Lasky: Solder paste has become more dominant, and that’s the case because certainly surface-mount technology, for a lot of our products, is the only thing used. I don’t think there are any cellphones that use wave soldering.

Feinberg: No, I wouldn’t think so at all.

Lasky: But don’t discount bar solder. Twenty-five years ago, some people said, “Wave soldering and through-hole are going to go away. We shouldn’t even pay attention to those,” but that’s nonsense. They’re not going to go away probably ever.

Feinberg: One of the things with through-hole is that with the change in the last decade to lead-free solder, the flexibility of the solder has reduced significantly. And when you have a component that’s mounted through a through-hole and then soldered versus placed on a pad and then soldered, the reliability is significantly better with the through-hole.
This behavior hasn’t mattered so much until the reliability needs have increased, which they have increased significantly in the last 36 months, thanks to autonomous driving and the volume of electronics in transportation. That may be slowing down the decrease in wave soldering, although—from an economic stand-point—it makes no sense. We’re kind of at a crossroads right now.

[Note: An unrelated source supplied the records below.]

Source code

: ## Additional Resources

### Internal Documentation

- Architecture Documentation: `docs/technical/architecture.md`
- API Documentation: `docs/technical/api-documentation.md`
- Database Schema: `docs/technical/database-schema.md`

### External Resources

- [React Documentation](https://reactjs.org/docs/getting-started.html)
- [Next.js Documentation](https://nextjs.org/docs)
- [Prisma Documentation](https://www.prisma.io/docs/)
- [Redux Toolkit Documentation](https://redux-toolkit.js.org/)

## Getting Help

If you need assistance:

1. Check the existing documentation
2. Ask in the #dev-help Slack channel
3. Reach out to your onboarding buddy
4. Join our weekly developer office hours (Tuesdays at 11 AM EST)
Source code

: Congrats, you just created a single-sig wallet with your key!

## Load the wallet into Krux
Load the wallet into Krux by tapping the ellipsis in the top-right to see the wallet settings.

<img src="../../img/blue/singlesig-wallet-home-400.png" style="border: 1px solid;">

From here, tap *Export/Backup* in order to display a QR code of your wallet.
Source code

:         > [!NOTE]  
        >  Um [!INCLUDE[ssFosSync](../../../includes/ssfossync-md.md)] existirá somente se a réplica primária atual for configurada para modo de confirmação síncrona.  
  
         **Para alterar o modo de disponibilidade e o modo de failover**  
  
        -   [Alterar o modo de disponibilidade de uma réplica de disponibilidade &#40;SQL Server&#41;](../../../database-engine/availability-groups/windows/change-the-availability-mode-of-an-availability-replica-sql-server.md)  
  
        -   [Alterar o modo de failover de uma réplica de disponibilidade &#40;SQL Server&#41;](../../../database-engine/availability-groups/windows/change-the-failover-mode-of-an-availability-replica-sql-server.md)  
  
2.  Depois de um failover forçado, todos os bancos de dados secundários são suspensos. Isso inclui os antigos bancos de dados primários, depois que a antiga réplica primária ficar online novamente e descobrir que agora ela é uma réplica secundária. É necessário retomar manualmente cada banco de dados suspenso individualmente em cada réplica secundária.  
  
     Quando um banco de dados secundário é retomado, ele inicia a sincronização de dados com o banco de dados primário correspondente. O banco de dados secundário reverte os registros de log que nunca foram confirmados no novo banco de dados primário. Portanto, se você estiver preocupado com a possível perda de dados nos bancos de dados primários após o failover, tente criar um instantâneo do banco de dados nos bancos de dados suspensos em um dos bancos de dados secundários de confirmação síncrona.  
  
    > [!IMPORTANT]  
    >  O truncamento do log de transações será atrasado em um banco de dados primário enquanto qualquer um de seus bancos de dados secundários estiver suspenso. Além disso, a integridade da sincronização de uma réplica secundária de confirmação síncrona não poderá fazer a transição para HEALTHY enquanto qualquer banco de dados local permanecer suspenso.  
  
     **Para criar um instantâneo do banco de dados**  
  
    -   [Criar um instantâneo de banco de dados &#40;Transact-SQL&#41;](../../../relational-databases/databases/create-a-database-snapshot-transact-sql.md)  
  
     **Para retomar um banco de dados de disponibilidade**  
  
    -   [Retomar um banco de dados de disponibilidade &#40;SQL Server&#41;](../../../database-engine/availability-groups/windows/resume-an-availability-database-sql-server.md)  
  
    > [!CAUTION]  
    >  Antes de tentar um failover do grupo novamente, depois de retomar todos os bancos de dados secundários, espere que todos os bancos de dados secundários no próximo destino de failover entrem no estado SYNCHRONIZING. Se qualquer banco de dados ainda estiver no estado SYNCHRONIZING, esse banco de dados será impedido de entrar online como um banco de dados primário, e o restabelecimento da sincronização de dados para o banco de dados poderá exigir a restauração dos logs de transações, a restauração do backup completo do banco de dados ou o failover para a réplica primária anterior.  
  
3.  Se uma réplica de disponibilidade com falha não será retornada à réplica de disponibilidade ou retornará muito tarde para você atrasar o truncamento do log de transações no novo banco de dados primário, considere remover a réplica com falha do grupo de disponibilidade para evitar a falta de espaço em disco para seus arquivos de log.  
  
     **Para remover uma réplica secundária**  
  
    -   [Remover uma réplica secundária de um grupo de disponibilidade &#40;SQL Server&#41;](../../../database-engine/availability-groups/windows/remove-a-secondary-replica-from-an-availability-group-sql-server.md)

Lasky: I have to push back a little bit on that. I would agree that one of the reasons wave soldering is not going to go away is some of our electronics products have a lot of plugs. Some of those plugs want through-hole for mechanical strength.

Feinberg: That’s true.

Lasky: A lot of the components that are made that are critical for autonomous driving only come in surface mount formats because you can’t beat SMT’s interconnectivity. If some-body said, “We want to make an Intel micro-processor be through-hole,” it wouldn’t be possible because there are too many interconnects, and you can’t make through-holes that small. I agree with most of your thoughts on through-hole, but we’re going to have to make surface-mount reliable enough for situations like this.